Eine Katastrophe vollzieht sich im Iran – weitgehend unbemerkt von der Weltöffentlichkeit, die gebannt auf die Spannungen zwischen Teheran und Washington blickt. Wie CNN-Reporterin Clarissa Ward berichtet, erlebt der Iran derzeit die schnellste Welle politischer Hinrichtungen in der jüngeren Geschichte des Landes. Innerhalb von nur sieben Wochen wurden mindestens 28 Menschen hingerichtet – wegen Protesten gegen das Regime oder unter dem Vorwurf der Spionage für den Feind.
Unterdessen verdichten sich die Signale für eine diplomatische Annäherung: Laut einem regionalen Insider, der CNN exklusiv informierte, soll der Iran noch heute seine Antwort auf den amerikanischen Vorschlag zur Beendigung des Konflikts übermitteln. Beide Seiten näherten sich einer Einigung – was frühere Berichte des Portals Axios bestätigt.
Die Iranische Revolutionsgarde meldete sich ebenfalls zu Wort. Der politische Stellvertreter von General Javani erklärte, Trump sei „auf allen Fronten gescheitert“ – bei Regimewechselversuchen, beim Zugriff auf iranisches Uran und bei der Kontrolle der Straße von Hormus. Iranische Medien berichten zudem, die IRGC-Marine habe mit einer „neuen Strategie“ bewiesen, dass der Iran die Kontrolle über den Hormusstreifen behalte und jeden Angriff mit einem unberechenbaren Gegenplan beantworten würde.

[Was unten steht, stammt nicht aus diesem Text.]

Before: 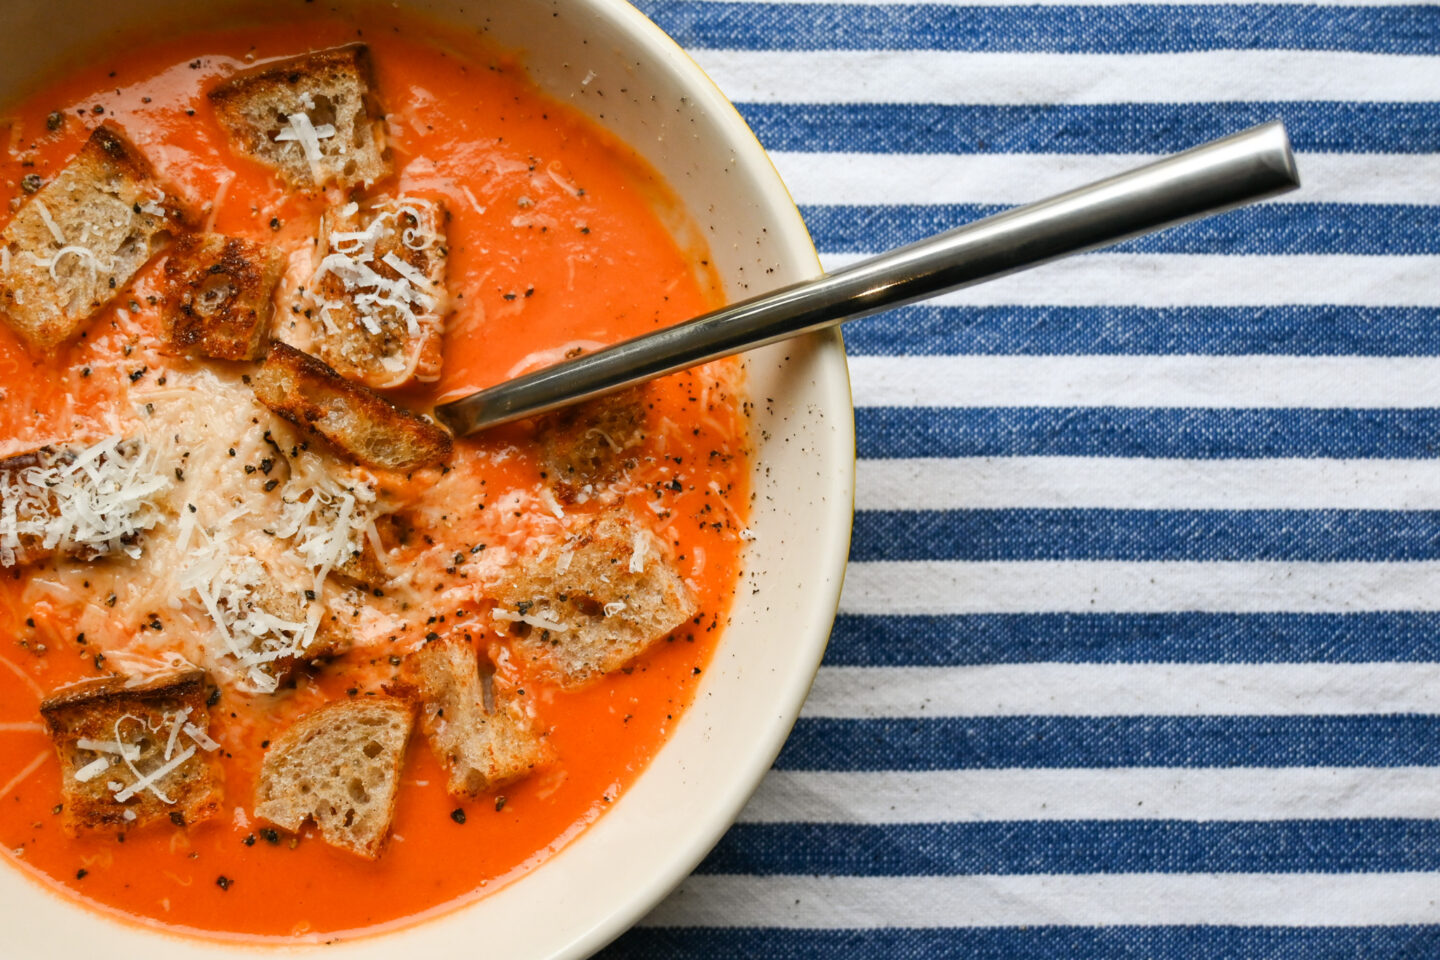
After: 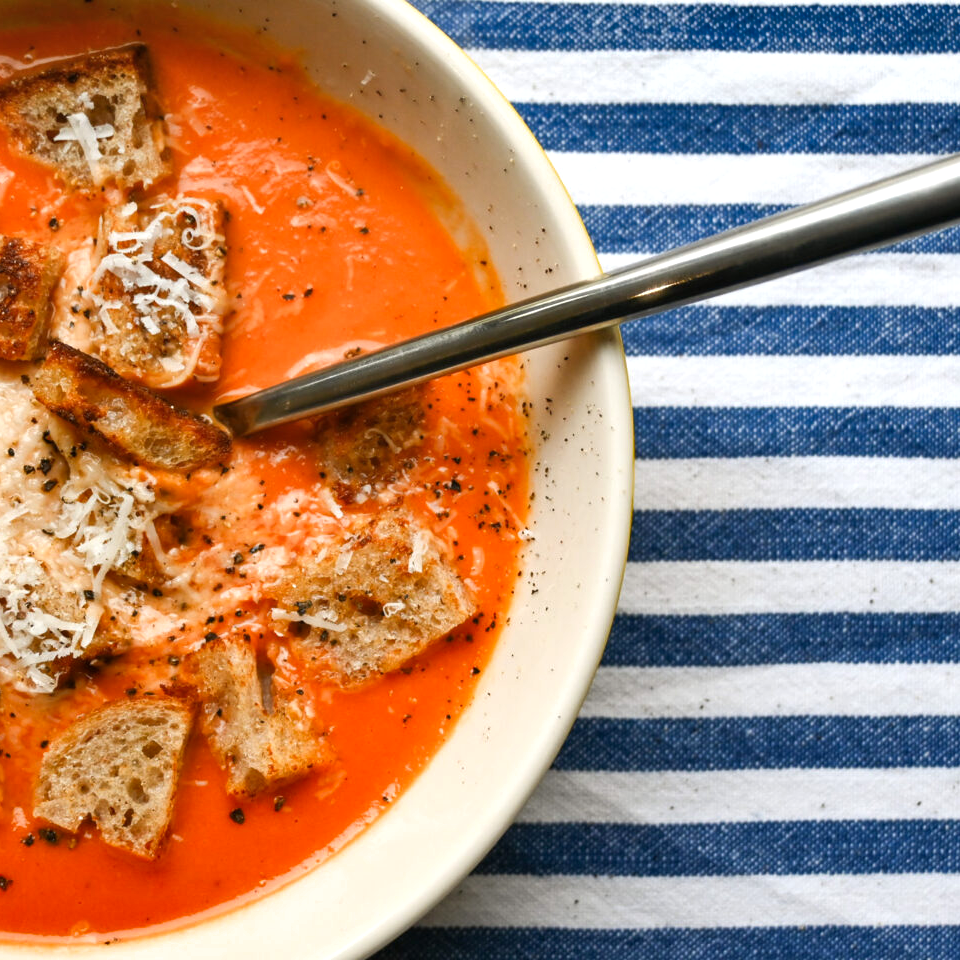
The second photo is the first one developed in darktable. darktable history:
shadows and highlights: low approximation 0.01, soften with gaussian
exposure: exposure 0.296 EV, compensate exposure bias true, compensate highlight preservation false
crop: left 15.407%, right 17.876%
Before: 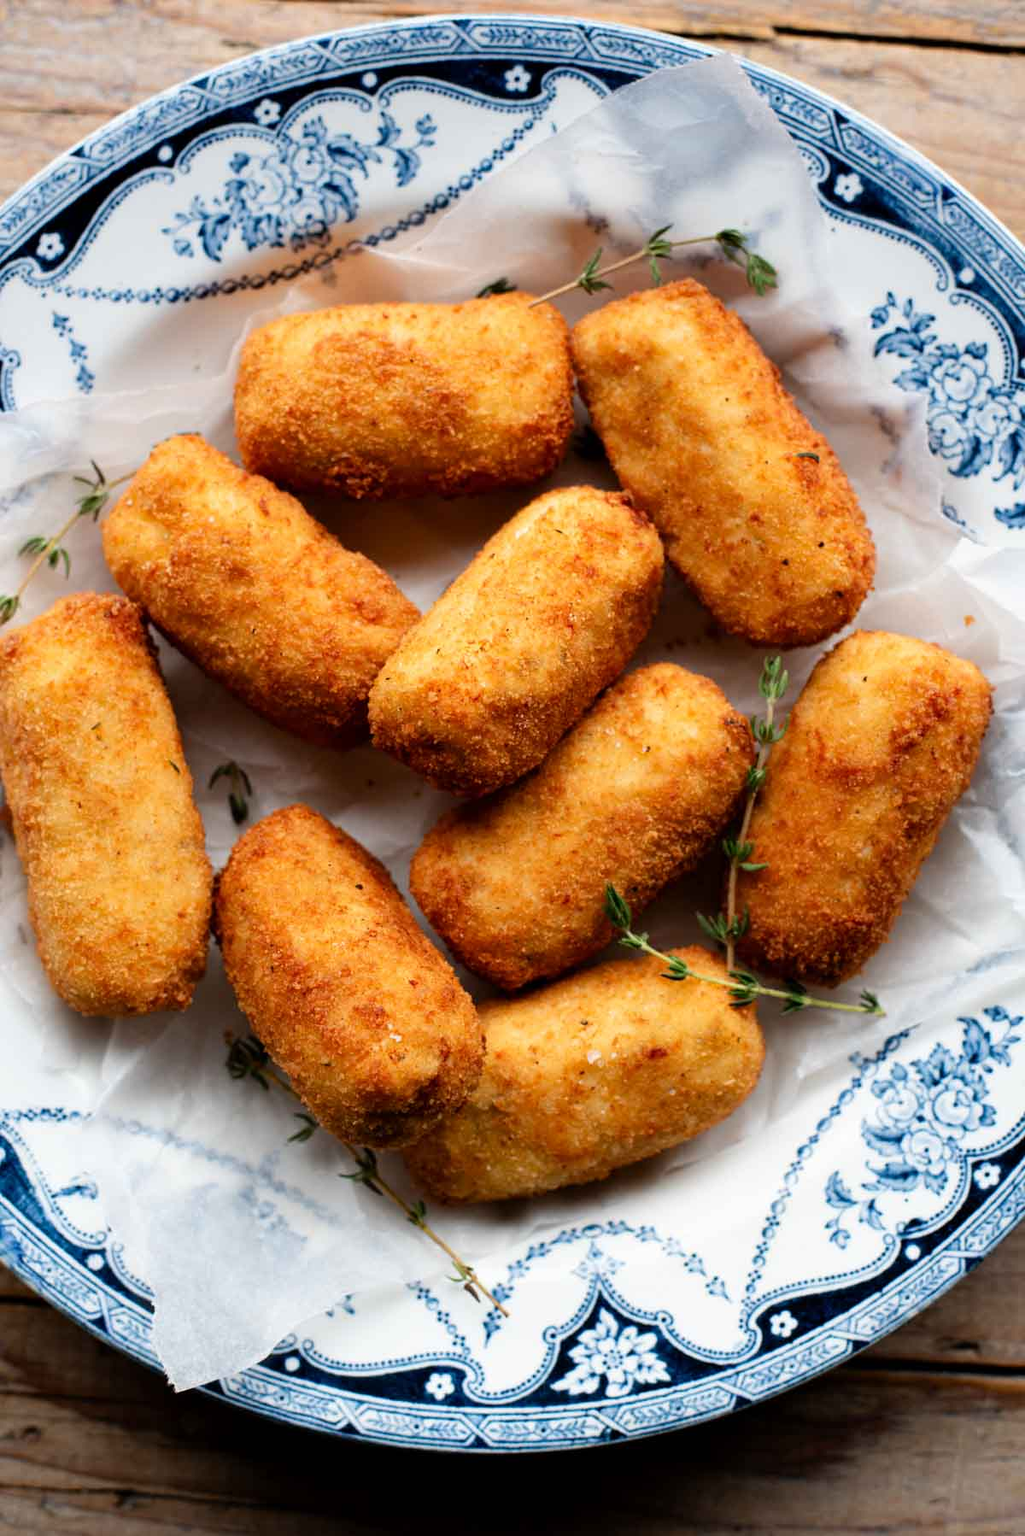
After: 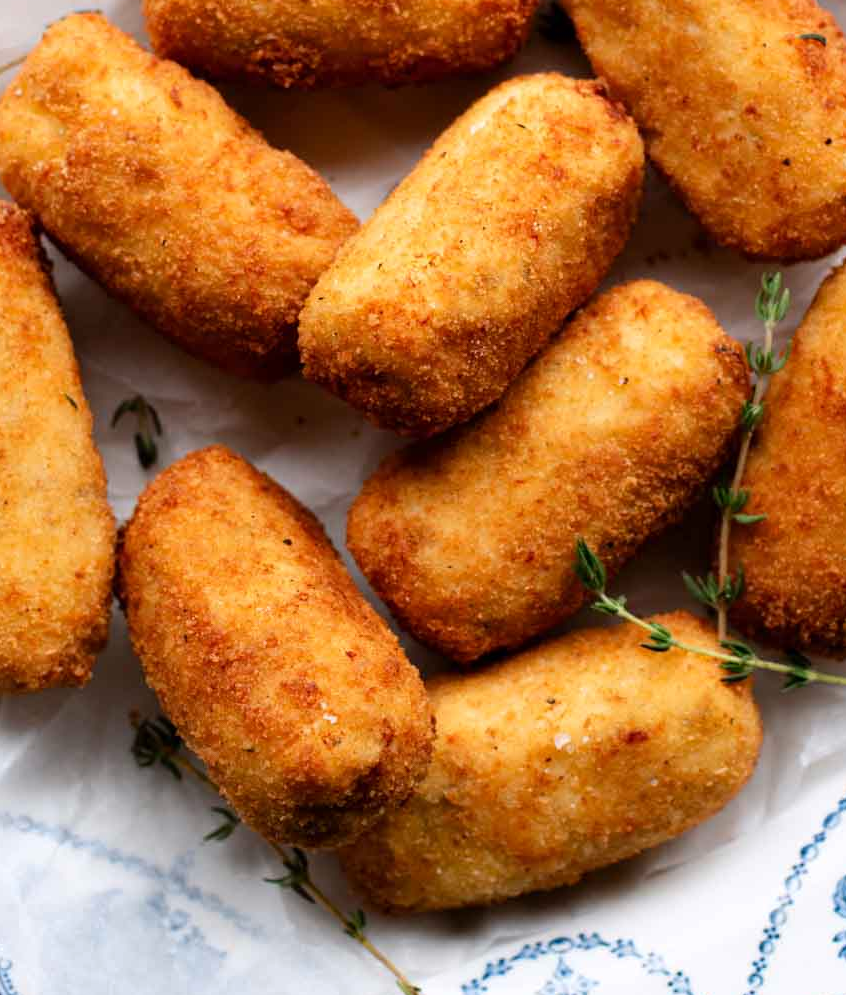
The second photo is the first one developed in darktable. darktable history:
crop: left 11.123%, top 27.61%, right 18.3%, bottom 17.034%
white balance: red 1.004, blue 1.024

Angriff auf Gaza Der Sohn des hochrangigen Hamas-Funktionärs Khalil al-Hayya wurde bei israelischen Angriffen auf Gaza verletzt, fünf weitere Menschen kamen ums Leben. Azzam al-Hayya wurde bei einem Angriff auf Gaza-Stadt getroffen, bei dem eine weitere Person starb. Zuvor waren vier Palästinenser bei getrennten Angriffen getötet worden, darunter ein leitender Beamter der Gaza-Polizei.
Hamas-Vertreter Taher al-Nono verurteilte den Angriff scharf und bezeichnete ihn als „Gipfel moralischen Verfalls“. Khalil al-Hayya selbst erklärte gegenüber Al Jazeera, das Attentat werde seine Verhandlungsposition nur festigen.